This can be very helpful when validating a dataset that has many rows.

Hovering the mouse over a cell will display a tooltip showing the entire text content of the cell. This is useful when a cell contains data longer than the width of a column.
Multiple Dataset Support

The OPEN menu or script command allows opening several datasets at once, each displayed in its own tab. You can also open a file by dragging and dropping it on the DEX window. You can start DEX by dropping a file on the DEX icon on the desktop.

  • Right-clicking on a document's tab displays a menu of commands specific to that document.
  • Clicking on the main menu displays items that apply to the entire program.
Tab Page Menu Commands

You can right-click on the tab for any open dataset. This will give you a popup menu of actions you can take for that dataset.

GO to row and column

Enter a row and column number and the display will scroll to position that cell as the upper-left displayed data cell.

PROPERTIES

This will display an information dialog with the particulars about the dataset, such as its file name and the number of rows and columns, if a CSV file has a header as its first row, and if a tensor is stored in COVARIATE or OBSERVATION major order.

SHOW INDEX

If the data store as row labels, this will toggle the left row between displaying labels and row numbers.

DOCCLOSE

This will close the specific tab page and its associated dataset.

DEX currently does not support different widths for each column, or automatically adjusting column widths to fit maximum data within a column.
Amazon Web Services S3 Access

The OPENAWS menu or script command displays a dialog allowing choice of AWS account/buckets and objects within the selected bucket.

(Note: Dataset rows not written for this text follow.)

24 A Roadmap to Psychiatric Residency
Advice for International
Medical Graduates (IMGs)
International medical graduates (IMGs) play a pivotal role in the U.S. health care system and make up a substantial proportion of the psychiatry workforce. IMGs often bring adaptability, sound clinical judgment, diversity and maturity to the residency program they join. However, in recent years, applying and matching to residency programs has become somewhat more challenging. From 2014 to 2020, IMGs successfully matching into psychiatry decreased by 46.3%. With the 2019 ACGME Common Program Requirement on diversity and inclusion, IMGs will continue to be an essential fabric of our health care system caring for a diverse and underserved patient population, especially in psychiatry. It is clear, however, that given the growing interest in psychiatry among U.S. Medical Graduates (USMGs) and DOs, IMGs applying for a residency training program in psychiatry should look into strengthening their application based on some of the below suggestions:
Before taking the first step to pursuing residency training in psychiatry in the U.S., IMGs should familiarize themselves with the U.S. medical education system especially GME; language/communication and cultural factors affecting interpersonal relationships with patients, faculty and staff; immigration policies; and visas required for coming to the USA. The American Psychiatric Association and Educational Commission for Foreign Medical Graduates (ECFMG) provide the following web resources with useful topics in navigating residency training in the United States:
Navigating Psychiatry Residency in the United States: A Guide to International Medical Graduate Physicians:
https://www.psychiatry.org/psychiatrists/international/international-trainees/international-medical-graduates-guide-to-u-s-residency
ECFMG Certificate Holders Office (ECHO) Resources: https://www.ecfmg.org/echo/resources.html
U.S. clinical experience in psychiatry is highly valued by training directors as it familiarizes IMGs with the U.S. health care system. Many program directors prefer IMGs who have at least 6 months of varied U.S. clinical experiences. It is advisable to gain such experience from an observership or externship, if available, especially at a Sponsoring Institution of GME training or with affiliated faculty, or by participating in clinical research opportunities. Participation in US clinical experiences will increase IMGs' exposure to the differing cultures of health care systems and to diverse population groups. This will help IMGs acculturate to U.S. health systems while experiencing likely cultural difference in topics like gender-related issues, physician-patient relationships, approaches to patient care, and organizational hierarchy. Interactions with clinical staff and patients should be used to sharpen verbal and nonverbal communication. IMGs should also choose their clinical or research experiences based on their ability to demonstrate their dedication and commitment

If no accounts exist, the lists will be empty. Selecting an account object will display the objects stored in that AWS bucket. Clicking on an object will close the dialog and attempt to load the specified object as a CSV/Tab-delimited file. An alert will be displayed if the object is not one of these valid formats.

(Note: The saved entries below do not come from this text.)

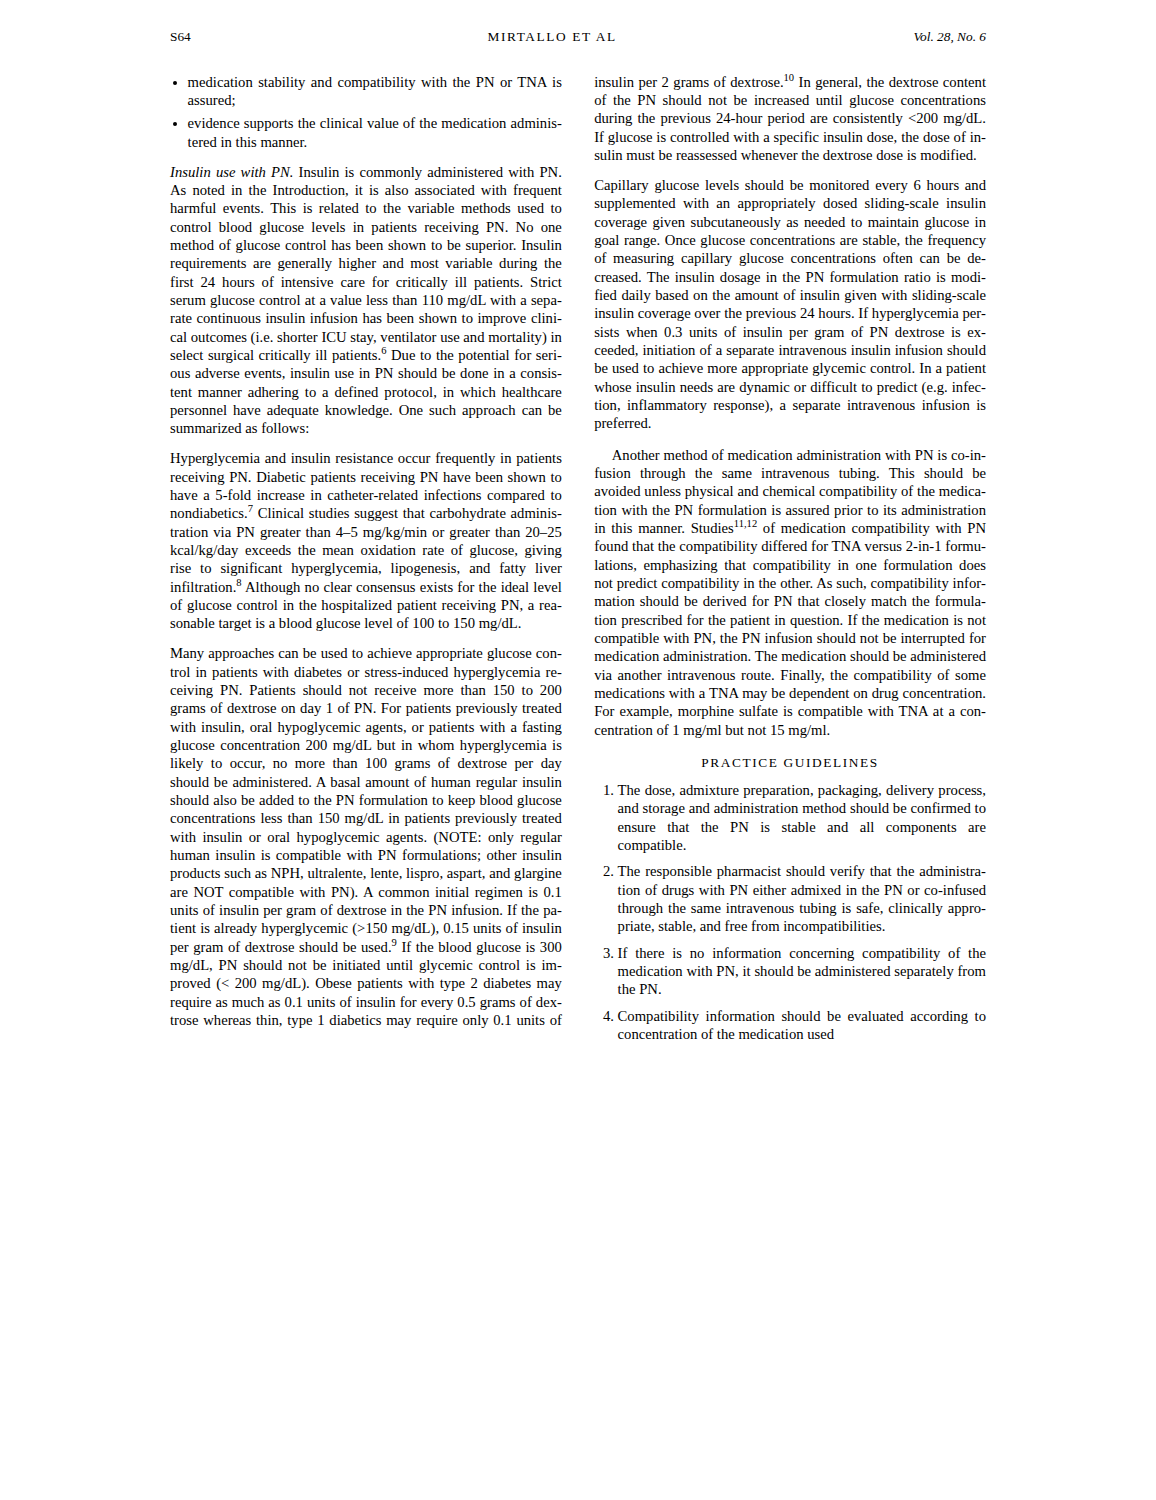S64 Mirtallo et al Vol. 28, No. 6
medication stability and compatibility with the PN or TNA is assured;
evidence supports the clinical value of the medication administered in this manner.
Insulin use with PN. Insulin is commonly administered with PN. As noted in the Introduction, it is also associated with frequent harmful events. This is related to the variable methods used to control blood glucose levels in patients receiving PN. No one method of glucose control has been shown to be superior. Insulin requirements are generally higher and most variable during the first 24 hours of intensive care for critically ill patients. Strict serum glucose control at a value less than 110 mg/dL with a separate continuous insulin infusion has been shown to improve clinical outcomes (i.e. shorter ICU stay, ventilator use and mortality) in select surgical critically ill patients.6 Due to the potential for serious adverse events, insulin use in PN should be done in a consistent manner adhering to a defined protocol, in which healthcare personnel have adequate knowledge. One such approach can be summarized as follows:
Hyperglycemia and insulin resistance occur frequently in patients receiving PN. Diabetic patients receiving PN have been shown to have a 5-fold increase in catheter-related infections compared to nondiabetics.7 Clinical studies suggest that carbohydrate administration via PN greater than 4–5 mg/kg/min or greater than 20–25 kcal/kg/day exceeds the mean oxidation rate of glucose, giving rise to significant hyperglycemia, lipogenesis, and fatty liver infiltration.8 Although no clear consensus exists for the ideal level of glucose control in the hospitalized patient receiving PN, a reasonable target is a blood glucose level of 100 to 150 mg/dL.
Many approaches can be used to achieve appropriate glucose control in patients with diabetes or stress-induced hyperglycemia receiving PN. Patients should not receive more than 150 to 200 grams of dextrose on day 1 of PN. For patients previously treated with insulin, oral hypoglycemic agents, or patients with a fasting glucose concentration 200 mg/dL but in whom hyperglycemia is likely to occur, no more than 100 grams of dextrose per day should be administered. A basal amount of human regular insulin should also be added to the PN formulation to keep blood glucose concentrations less than 150 mg/dL in patients previously treated with insulin or oral hypoglycemic agents. (NOTE: only regular human insulin is compatible with PN formulations; other insulin products such as NPH, ultralente, lente, lispro, aspart, and glargine are NOT compatible with PN). A common initial regimen is 0.1 units of insulin per gram of dextrose in the PN infusion. If the patient is already hyperglycemic (>150 mg/dL), 0.15 units of insulin per gram of dextrose should be used.9 If the blood glucose is 300 mg/dL, PN should not be initiated until glycemic control is improved (< 200 mg/dL). Obese patients with type 2 diabetes may require as much as 0.1 units of insulin for every 0.5 grams of dextrose whereas thin, type 1 diabetics may require only 0.1 units of insulin per 2 grams of dextrose.10 In general, the dextrose content of the PN should not be increased until glucose concentrations during the previous 24-hour period are consistently <200 mg/dL. If glucose is controlled with a specific insulin dose, the dose of insulin must be reassessed whenever the dextrose dose is modified.
Capillary glucose levels should be monitored every 6 hours and supplemented with an appropriately dosed sliding-scale insulin coverage given subcutaneously as needed to maintain glucose in goal range. Once glucose concentrations are stable, the frequency of measuring capillary glucose concentrations often can be decreased. The insulin dosage in the PN formulation ratio is modified daily based on the amount of insulin given with sliding-scale insulin coverage over the previous 24 hours. If hyperglycemia persists when 0.3 units of insulin per gram of PN dextrose is exceeded, initiation of a separate intravenous insulin infusion should be used to achieve more appropriate glycemic control. In a patient whose insulin needs are dynamic or difficult to predict (e.g. infection, inflammatory response), a separate intravenous infusion is preferred.
Another method of medication administration with PN is co-infusion through the same intravenous tubing. This should be avoided unless physical and chemical compatibility of the medication with the PN formulation is assured prior to its administration in this manner. Studies11,12 of medication compatibility with PN found that the compatibility differed for TNA versus 2-in-1 formulations, emphasizing that compatibility in one formulation does not predict compatibility in the other. As such, compatibility information should be derived for PN that closely match the formulation prescribed for the patient in question. If the medication is not compatible with PN, the PN infusion should not be interrupted for medication administration. The medication should be administered via another intravenous route. Finally, the compatibility of some medications with a TNA may be dependent on drug concentration. For example, morphine sulfate is compatible with TNA at a concentration of 1 mg/ml but not 15 mg/ml.
Practice Guidelines
The dose, admixture preparation, packaging, delivery process, and storage and administration method should be confirmed to ensure that the PN is stable and all components are compatible.
The responsible pharmacist should verify that the administration of drugs with PN either admixed in the PN or co-infused through the same intravenous tubing is safe, clinically appropriate, stable, and free from incompatibilities.
If there is no information concerning compatibility of the medication with PN, it should be administered separately from the PN.
Compatibility information should be evaluated according to concentration of the medication used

Setting up AWS account objects on your system

Access objects are stored in the /User/your_user_name/.aws/ directory on Windows, and the ~/.aws/ directory on Linux. Each bucket to be accessed needs an account object, which is a plain text file with these four lines minimum:

ACCESS_KEY_ID=your_AIM_user_id_key
SECRET_ACCESS_KEY_ID=your_AIM_user_secret_key
BUCKET=the_bucket_name
REGION=us-west-2 etc.

The name of this file will be the name displayed for that account in the OPENAWS dialog.